Direct investing creates reputational risk that can expose and constrain LPs in very significant ways. Beyond the higher visibility of a public LP to pressure groups, consider a scenario where a trade union pension fund co-invests in a toll bridge where the other partners want to curtail unionised labor for cost reasons, for example. Again, there are no easy answers.

What’s more, the LP ‘owns’ performance risk in direct investments, and will need to think about appropriate benchmarks for the in-house team, as well as mitigating eventual non-performance. To address this, many direct investors still maintain intermediated investment pools.


Given the extensive range of constraints, it is no surprise that direct investing is currently pursued by the largest and most sophisticated LPs. It is worth noting (both in principle and when comparing financial performance) that the majority of ‘direct’ deals today – even by pioneers like CPPIB –are co-investments. Setting up full ‘solo’ in-house capabilities will likely remain confined to the largest LPs, or those with a very specific niche capability.

That said, a lot of innovation can be expected in the more collaborative strategies (co-investing, partnership) where the partner is either another LP or, traditionally, a GP. While not completely eliminating all constraints, they mitigate at least some of them. A large number of LPs in the $5 billion to $50 billion AUM bracket might experiment with those models in the future.

Finally, both medium-sized LPs and those with less than $5 billion of assets are likely to evolve their delegated investing models. Using ‘going direct’ as a negotiation alternative, they will crystallise some of the benefits into the delegated approach. One obvious example of this is shifting from traditional close-ended funds to separately-managed accounts or even evergreen funds.


WEF estimates suggest that some $700 billion of assets currently fall in the ‘direct’ category; that’s a significant pool, but it’s only about 20 percent of today’s private equity assets. For this to grow substantially, a large number of investors would have to change their beliefs or governance models – something that is unlikely to happen overnight.

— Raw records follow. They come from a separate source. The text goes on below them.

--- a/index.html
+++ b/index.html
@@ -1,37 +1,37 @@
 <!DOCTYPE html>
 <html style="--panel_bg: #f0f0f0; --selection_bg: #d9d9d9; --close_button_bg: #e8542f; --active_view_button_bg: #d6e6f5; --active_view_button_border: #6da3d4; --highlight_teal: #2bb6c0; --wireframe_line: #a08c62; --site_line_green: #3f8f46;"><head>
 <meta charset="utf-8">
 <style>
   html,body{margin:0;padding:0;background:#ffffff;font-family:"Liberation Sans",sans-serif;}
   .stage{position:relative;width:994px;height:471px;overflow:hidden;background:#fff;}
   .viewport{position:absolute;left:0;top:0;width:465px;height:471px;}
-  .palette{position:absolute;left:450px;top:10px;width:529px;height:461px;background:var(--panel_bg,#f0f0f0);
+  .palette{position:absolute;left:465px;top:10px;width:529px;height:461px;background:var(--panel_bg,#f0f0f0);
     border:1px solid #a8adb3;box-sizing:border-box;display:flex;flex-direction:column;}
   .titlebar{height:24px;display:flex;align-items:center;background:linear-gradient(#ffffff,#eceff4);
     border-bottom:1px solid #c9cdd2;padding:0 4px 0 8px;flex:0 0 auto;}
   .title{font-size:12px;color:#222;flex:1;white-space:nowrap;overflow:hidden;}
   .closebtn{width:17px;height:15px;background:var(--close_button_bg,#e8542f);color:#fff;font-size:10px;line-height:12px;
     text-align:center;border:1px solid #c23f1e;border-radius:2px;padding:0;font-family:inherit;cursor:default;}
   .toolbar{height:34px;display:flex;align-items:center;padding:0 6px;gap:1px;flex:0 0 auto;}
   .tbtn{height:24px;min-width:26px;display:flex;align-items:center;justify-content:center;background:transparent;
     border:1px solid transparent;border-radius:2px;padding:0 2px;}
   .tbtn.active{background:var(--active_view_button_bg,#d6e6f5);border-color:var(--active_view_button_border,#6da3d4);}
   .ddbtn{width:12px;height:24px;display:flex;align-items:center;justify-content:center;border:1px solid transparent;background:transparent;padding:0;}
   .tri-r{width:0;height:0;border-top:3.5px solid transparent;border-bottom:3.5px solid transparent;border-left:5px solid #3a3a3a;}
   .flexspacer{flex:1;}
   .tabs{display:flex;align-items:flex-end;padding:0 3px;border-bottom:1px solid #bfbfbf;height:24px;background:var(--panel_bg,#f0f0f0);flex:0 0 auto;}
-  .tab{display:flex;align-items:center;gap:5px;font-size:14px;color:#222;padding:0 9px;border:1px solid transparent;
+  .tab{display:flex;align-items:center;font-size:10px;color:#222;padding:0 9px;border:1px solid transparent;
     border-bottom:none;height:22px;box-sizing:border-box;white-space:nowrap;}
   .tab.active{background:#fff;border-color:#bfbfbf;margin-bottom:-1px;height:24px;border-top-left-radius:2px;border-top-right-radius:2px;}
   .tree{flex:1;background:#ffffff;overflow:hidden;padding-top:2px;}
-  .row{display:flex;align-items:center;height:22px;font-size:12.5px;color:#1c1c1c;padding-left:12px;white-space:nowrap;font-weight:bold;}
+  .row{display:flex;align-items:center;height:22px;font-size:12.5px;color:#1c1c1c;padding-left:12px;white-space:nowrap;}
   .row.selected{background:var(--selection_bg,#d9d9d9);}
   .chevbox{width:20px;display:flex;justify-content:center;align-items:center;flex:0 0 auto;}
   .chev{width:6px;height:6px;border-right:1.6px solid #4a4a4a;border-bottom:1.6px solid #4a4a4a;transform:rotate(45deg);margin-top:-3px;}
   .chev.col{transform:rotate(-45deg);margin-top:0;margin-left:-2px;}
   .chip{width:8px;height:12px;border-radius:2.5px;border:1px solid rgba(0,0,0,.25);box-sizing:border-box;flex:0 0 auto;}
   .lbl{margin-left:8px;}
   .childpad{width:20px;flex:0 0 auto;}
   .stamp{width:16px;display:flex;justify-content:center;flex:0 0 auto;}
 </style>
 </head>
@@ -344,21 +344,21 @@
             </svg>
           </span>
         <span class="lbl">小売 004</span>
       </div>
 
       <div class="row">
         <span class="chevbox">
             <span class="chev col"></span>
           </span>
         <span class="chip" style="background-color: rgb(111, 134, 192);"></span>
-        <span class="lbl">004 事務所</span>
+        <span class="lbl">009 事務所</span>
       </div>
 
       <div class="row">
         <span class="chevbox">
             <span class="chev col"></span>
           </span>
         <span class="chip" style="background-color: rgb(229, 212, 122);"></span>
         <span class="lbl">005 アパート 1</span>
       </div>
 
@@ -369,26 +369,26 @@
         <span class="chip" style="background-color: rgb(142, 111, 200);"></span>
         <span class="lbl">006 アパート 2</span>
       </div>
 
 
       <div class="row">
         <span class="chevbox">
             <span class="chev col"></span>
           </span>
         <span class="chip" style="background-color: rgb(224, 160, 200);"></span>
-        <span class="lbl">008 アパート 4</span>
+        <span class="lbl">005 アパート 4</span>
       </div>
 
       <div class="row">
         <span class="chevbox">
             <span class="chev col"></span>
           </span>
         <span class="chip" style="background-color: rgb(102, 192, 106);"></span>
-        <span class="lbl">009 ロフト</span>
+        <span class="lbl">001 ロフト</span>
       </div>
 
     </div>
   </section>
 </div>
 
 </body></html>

More likely, direct investing will grow broadly in line with overall allocations to illiquid assets, with no need to contemplate the demise of GPs in the foreseeable future.

However, these trends do obviously put some pressure on GPs. This evolution of models will force them to be more flexible in their offering to LPs – a trend with which everyone who is raising funds today will be familiar. Coupled with research showing reduced persistence of returns (i.e., follow-on funds from a top-quartile firm are not necessarily top-quartile), this will drive GPs into articulating their value proposition in highly tailored terms, far beyond the historic focus on headline returns.

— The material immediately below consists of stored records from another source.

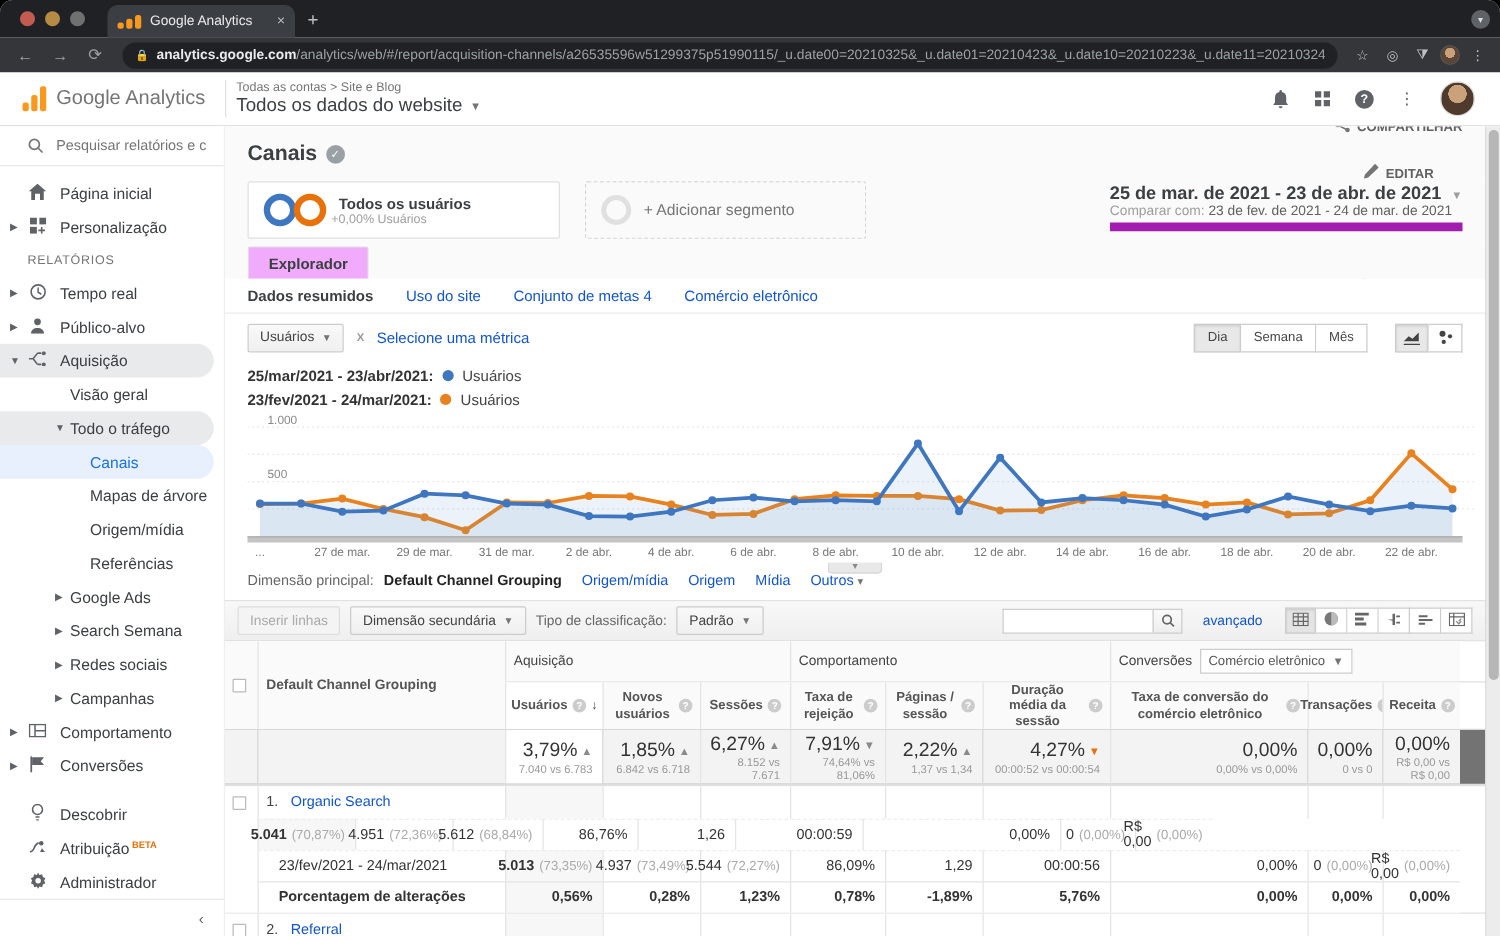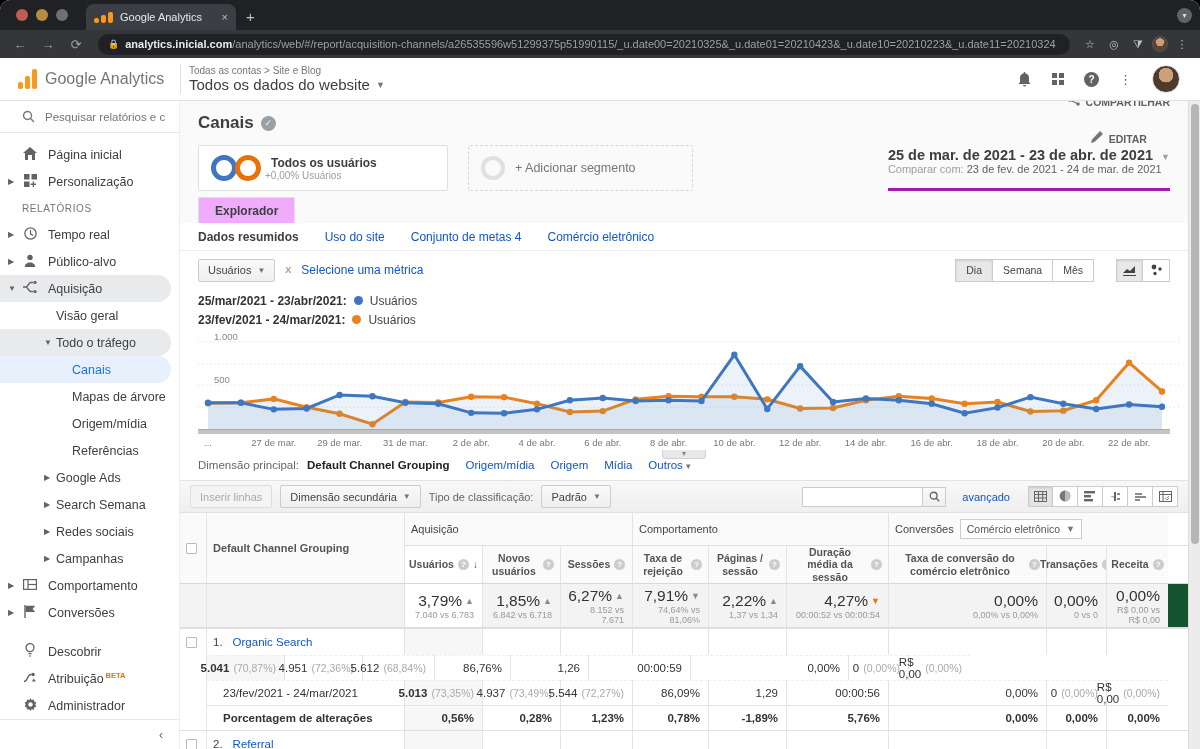--- a/index.html
+++ b/index.html
@@ -79,21 +79,21 @@
   .seg-row { height:52px; flex:none; background:#fafafa; display:flex; align-items:flex-start; padding:0 18px; gap:20px; }
   .seg-card { width:250px; height:46px; background:#fff; border:1px solid #e0e0e0; border-radius:2px; display:flex; align-items:center; gap:4px; padding:0 12px; }
   .ring { width:26px; height:26px; border-radius:50%; border:5px solid #3f76c0; }
   .ring.orange { border-color:#e8710a; margin-left:-6px; }
   .ring.empty { border-color:#e0e0e0; border-width:4px; width:24px; height:24px; }
   .seg-name { font-size:12px; font-weight:bold; color:#3c4043; margin-left:6px; }
   .seg-sub { font-size:10px; color:#9e9e9e; }
   .seg-add { width:225px; height:46px; border:1px dashed #d5d5d5; border-radius:2px; display:flex; align-items:center; gap:10px; padding:0 12px; color:#757575; font-size:12.5px; background:#fafafa; }
   .daterange { margin-left:auto; text-align:left; padding-top:2px; }
   .dr-main { font-size:14.5px; color:#3c4043; font-weight:bold; }
-  .dr-cmp { font-size:11px; color:#9e9e9e; border-bottom:3px solid #a21caf; padding-bottom:13px; }
+  .dr-cmp { font-size:11px; color:#9e9e9e; border-bottom:7px solid #a21caf; padding-bottom:3px; }
   .dr-cmp b { color:#616161; font-weight:normal; }
   .dr-caret { color:#9e9e9e; font-size:9px; margin-left:8px; }
 
   
   .tabrow { height:26px; flex:none; background:#fafafa; display:flex; align-items:flex-end; padding-left:18px; }
   .exp-tab { height:26px; background:#f0abfc; border:1px solid #e0e0e0; border-bottom:none; border-radius:2px 2px 0 0; padding:0 16px; display:flex; align-items:center; font-size:12px; font-weight:bold; color:#3c4043; }
   .panel { flex:1; background:#fff; display:flex; flex-direction:column; overflow:hidden; }
   .subtabs { height:28px; flex:none; display:flex; align-items:center; gap:26px; padding-left:18px; border-bottom:1px solid #ececec; font-size:12px; }
   .subtab { color:#15c; } .subtab.active { color:#3c4043; font-weight:bold; }
 
@@ -160,21 +160,21 @@
   .cell { border-left:1px solid #e4e4e4; display:flex; align-items:center; padding:0 6px; background:#fafafa; }
   .cell.first { border-left:none; }
   .gcell { font-size:11px; color:#444; gap:6px; }
   .convsel { height:20px; border:1px solid #ccc; background:#fff; font-size:10.5px; color:#555; display:flex; align-items:center; gap:6px; padding:0 6px; }
   .hcol { justify-content:center; gap:4px; font-size:10.5px; font-weight:bold; color:#555; text-align:center; line-height:1.15; }
   .hcol .q { width:11px; height:11px; border-radius:50%; background:#ccc; color:#fff; font-size:8px; font-weight:bold; display:inline-flex; align-items:center; justify-content:center; flex:none; }
   .sortarrow { color:#555; font-size:10px; }
   .dimhead { align-items:center; font-weight:bold; color:#555; font-size:11px; background:#fafafa; border-left:1px solid #e4e4e4; }
   .chk { width:11px; height:11px; border:1px solid #bbb; background:#fff; border-radius:1px; }
 
-  .sumrow { display:flex; height:44px; background:#14532d; border-bottom:1px solid #ddd; }
+  .sumrow { display:flex; height:44px; background:#737373; border-bottom:1px solid #ddd; }
   .sumrow .cell { background:#f3f3f3; flex-direction:column; align-items:flex-end; justify-content:center; padding-right:8px; }
   .sumrow .cell.sorted { background:#fff; }
   .sum-pct { font-size:15.5px; color:#333; display:flex; align-items:center; gap:3px; }
   .sum-sub { font-size:9px; color:#999; text-align:right; }
   .arr-up,.arr-down { font-size:9px; color:#8a8a8a; }
   .arr-down.orange { color:#e8710a; }
 
   .grp-head { display:flex; height:27px; border-top:1px solid #e0e0e0; background:#fff; }
   .grp-head .cell { background:#fff; }
   .grp-head .sorted { background:#f7f7f7; }
@@ -212,21 +212,21 @@
     <span class="newtab">+</span>
     <span class="profile-chip">▾</span>
   </div>
 
   <div class="toolbar">
     <span class="navbtn">←</span>
     <span class="navbtn">→</span>
     <span class="navbtn">⟳</span>
     <div class="urlbar">
       <span class="lock">🔒</span>
-      <span class="url"><span class="host">analytics.inicial.com</span><span class="path">/analytics/web/#/report/acquisition-channels/a26535596w51299375p51990115/_u.date00=20210325&amp;_u.date01=20210423&amp;_u.date10=20210223&amp;_u.date11=20210324</span></span>
+      <span class="url"><span class="host">analytics.google.com</span><span class="path">/analytics/web/#/report/acquisition-channels/a26535596w51299375p51990115/_u.date00=20210325&amp;_u.date01=20210423&amp;_u.date10=20210223&amp;_u.date11=20210324</span></span>
     </div>
     <span class="chromeicon">☆</span>
     <span class="chromeicon">◎</span>
     <span class="chromeicon">⧩</span>
     <span class="mini-avatar"></span>
     <span class="chromeicon">⋮</span>
   </div>
 
   <div class="appheader">
     <div class="brandbox">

Some will try to avoid this tailoring (with its obvious costs) and look for less demanding capital sources, such as retail flows – although those will have their own regulatory requirements, with associated costs. Platform providers are also likely to gain importance, driven by the demands of LPs for collaborative strategies, the desire of GPs to stay cost-effective, and regulatory demands such as AIFMD.

While it might be tempting to interpret the move towards direct investing as a battle between GPs and LPs, we believe this misses the point. We are witnessing the maturing of an investment ecosystem, with participants seeking to optimise their interactions on specific strategies. Winning models will express this collaboration and complementarity. Upside will be created as assets find better-matched owners, and both intermediaries and capital providers express their relative strengths.

In our view, the major risk lies in players rushing into strategies while ignoring their constraints; this would lead to failed deals, impaired assets and unintended collateral damage.

Michael Drexler is a Senior Director at the World Economic Forum based in New York, where he oversees the community of institutional and private investors.